What Does the Election Mean for the Payments Industry?

Yesterday, the Republicans swept back into power. Based on the returns this morning the Republicans have gained more than 60 seats in the House giving them the majority there. The GOP got at least six  more seats in the Senate which doesn’t give them a majority but certainly increased their power to block legislation. CNN puts the House at 239 R vs. 183 D and the Senate at 51 D v 47 R.  According to Reuters, Senator Dick Durbin says that no significant legislation will pass without Republican input.

What does this more business-friendly Congress mean for the payments card industry?

Not much.

Wanting to clobber the card industry seems to be one of the few things this highly polarized Congress can agree on.  For the last year credit card issuers have been walloped by the 2009 Credit Card Accountability Responsibility and Disclosure Act.  That legislation further knocked the wind out of issuers who were already struggling with the inability of cardholders to repay their credit card loans as a result of the financial crisis.  It has made it harder for issuers to make money from credit cards and forced them to cut back lending.

Where did the Republicans stand on this massive regulation of the markets?

The Senate bill passed 90-5 with only 4 Republican members of the Senate opposed (a South Dakota Democrat also voted against).  The House Republicans looked a bit more favorably on the card industry: 69 Republicans voted No while 106 voted Yes. The Bill passed the House on a vote of 357 to 70. The map below from GovTracker on the CARD Act House Vote shows the political opposition to the card industry.

Then there’s Durbin Amendment which imposes cost-based price regulation on banks that provide debit cards to their account holders.  It is likely to wipe out a large fraction of the revenues that banks receive from the merchants that have agreed to accept these cards for payment by their customers.  Almost half the Senate Republicans—17—signed up for this.  By contrast only three Republicans joined in the passage of the Dodd-Frank financial reform legislation.  (There was no formal vote on the Durbin Amendment in the House.)  Hands reached across the aisle to set up the Federal Reserve Board as a price regulator for the cards industry.

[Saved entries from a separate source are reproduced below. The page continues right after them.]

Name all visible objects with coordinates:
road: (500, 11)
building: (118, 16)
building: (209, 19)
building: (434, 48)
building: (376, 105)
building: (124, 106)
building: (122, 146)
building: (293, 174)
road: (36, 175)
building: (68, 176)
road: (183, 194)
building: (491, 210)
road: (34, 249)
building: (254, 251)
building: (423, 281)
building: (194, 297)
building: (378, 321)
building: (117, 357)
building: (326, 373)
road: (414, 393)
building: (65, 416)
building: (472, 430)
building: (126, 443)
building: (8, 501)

I was first struck by the bi-partisan hostility to the payments card industry when I was thumbing through a copy of FOX News commentator Dick Morris’ book Fleeced: How Barack Obama, Media Mockery of Terrorist Threats, Liberals Who Want To Kill Talk Radio, The Do-Nothing Congress, Companies That Help Iran, And Washington Lobbyists For Foreign Governments Are Scamming Us…And What To Do About It. As the title suggests it is a rant about liberals in Washington.  Then almost out of nowhere appears a screed against the card industry.  Morris’ complaint is that Congress didn’t go far enough with the CARD Act. On his blog he says,

The widely heralded credit card reform legislation making its way through Congress is a sellout to the credit card companies. Obama has proposed and Congress has passed a series of minor reforms that deal with the fringes of the problem – late billings, retroactive interest rate hikes, misapplication of payments and such – but fail to reform the most basic offense of the companies: their usury.

 

Then in listening to some of the other commentators on Fox I realized that many of them were also in favor of sticking it to the card industry. At least when Jon Stewart goes after the card industry it is expected and really funny.

So the card industry has done what terrorism, global warming, immigration reform, and gay rights haven’t been able to do. It has managed to to bring left and right, North and South, red and blue, the young and old, blondes and brunettes, and who knows what other random combinations  together in DC.

Some of the bipartisan hostility to the card industry is well deserved.  The payments card industry has managed to irritate cardholders with practices that seem and sometimes are downright sneaky. And it has taken merchants for granted even though they account for one of their major stakeholders and a lot of their revenue.

But the card industry is tremendously important for the well-being of the economy.  It makes buying and selling things a lot easier which is why consumers and merchants have both embraced it and it helps juice the economy through credit.  There are a lot worse industries. When it came to the financial collapse the payments industry held up remarkably well in the face of the crisis in part because of very sound business practices.

Unfortunately, the payments card industry doesn’t make much of a case for itself.  There is little thought leadership that explains how the payments card industry creates jobs, greases the wheels of commerce, helps people in financial distress, or solves a myriad of problems that real Americans face every day.  The result is that the industry has become a bi-partisan punching bag.

Meanwhile these populist-driven regulations are causing an awful lot of collateral damage to the people they are supposed to be helping. People in financial straits are having a harder time getting credit and paying more for it because of the CARD Act. Banks aren’t going to have any choice but to raise prices or cut services to customers in the wake of the Durbin slash in interchange fees.  Consumers aren’t going to see any of those cost saving to merchants any time soon.  The Consumer Financial Protection Board which is finding its legs could further restrict credit and increase in costs to consumers.

The payment card industry needs to make the case for itself. If it doesn’t, no one else will.  In this case, bringing the Republicans and Democrats in warm embrace was not such a good thing.